Thursday, 31 January 2013

Topical Issue Debate

Forestry Sector

4:20 pm

Photo of Richard Boyd BarrettRichard Boyd Barrett (Dún Laoghaire, People Before Profit Alliance) | Oireachtas source

The plan to sell off the harvesting rights of 1.2 million acres of State forestry, the people's forests, to pay off the debts of bankers is an act of national sabotage and betrayal. Public ownership of the forests and the trees that stand on them is the birthright of Irish citizens.

I do not know if the word "treason" has its roots in the word "trees" but to sell off the State forestry is an act of treason. What the Minister is planning to do has been done by no other country in Europe. Only one country, Sweden, sold off some of its state forestry but a few years later quickly took it back into 100% public ownership. When it was proposed they would sell off the state forests in Cameron's Britain there was a public outcry and following widespread public consultation the plans were abandoned.

There has been no public consultation here. That is not surprising because if there was a public consultation with the stakeholders and the people who care about our forests they would tell the Minister that privatisation puts at risk thousands of jobs, both direct and indirect, in the forestry sector, that all the valuations done so far for the State forestry lands are gross undervaluations, which suggest we will be selling off the harvesting rights for approximately €500 or less per acre when agricultural land here sells for approximately €2,000 or €3,000 per acre, and that even under Coillte forest assets are being sold to prop up the hole in the pension fund.
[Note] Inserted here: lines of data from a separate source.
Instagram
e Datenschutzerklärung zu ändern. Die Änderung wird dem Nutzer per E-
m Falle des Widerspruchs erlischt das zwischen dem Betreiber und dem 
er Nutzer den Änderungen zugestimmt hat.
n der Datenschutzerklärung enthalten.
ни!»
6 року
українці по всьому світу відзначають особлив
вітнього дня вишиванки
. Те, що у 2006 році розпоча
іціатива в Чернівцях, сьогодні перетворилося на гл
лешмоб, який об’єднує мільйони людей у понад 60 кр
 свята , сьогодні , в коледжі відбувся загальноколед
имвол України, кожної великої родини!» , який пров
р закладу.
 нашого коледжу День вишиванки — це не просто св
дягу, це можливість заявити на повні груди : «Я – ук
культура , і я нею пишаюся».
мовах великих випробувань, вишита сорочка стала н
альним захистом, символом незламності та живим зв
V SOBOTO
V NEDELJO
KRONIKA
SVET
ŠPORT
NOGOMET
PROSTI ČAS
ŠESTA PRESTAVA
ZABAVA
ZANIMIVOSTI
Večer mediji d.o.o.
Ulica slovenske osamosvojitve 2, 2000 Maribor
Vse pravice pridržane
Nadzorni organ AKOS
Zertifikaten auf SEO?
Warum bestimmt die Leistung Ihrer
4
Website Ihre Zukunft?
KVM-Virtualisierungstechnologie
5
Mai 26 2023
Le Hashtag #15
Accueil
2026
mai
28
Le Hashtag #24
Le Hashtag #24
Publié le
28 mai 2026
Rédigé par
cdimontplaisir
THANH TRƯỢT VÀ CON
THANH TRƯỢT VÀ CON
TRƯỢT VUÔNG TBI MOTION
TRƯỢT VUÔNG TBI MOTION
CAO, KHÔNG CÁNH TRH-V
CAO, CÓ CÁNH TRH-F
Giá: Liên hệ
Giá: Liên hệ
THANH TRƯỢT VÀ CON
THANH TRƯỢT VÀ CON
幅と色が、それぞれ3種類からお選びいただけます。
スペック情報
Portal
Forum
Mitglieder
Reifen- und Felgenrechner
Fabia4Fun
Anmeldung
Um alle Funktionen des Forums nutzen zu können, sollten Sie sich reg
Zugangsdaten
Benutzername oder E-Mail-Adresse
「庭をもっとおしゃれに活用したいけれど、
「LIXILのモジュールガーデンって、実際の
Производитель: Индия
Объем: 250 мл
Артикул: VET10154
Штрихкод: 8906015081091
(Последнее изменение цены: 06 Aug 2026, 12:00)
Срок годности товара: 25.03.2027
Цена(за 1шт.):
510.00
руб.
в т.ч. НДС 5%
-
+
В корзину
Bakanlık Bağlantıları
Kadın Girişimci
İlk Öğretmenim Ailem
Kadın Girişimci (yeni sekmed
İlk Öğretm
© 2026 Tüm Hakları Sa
How much more of our national forests assets will we see stripped if private for profit and commercial interests take over the State forestry?

Consultation would also tell the Minister that because forests take 30 to 40 years to rotate inter-generational stable stewardship is needed of the sort that we cannot have when we are talking about speculators and profiteers running the forests. They will tell him that in New Zealand, where privatisation has taken place, there have been major problems with public access, job losses and outflow of profits from the country.

There is simply no justification to sell our forests, and the Minister should abandon this plan immediately. At the very least he should have a public consultation where the facts of Irish forestry and what the impact of its sale would mean for this country could be discussed.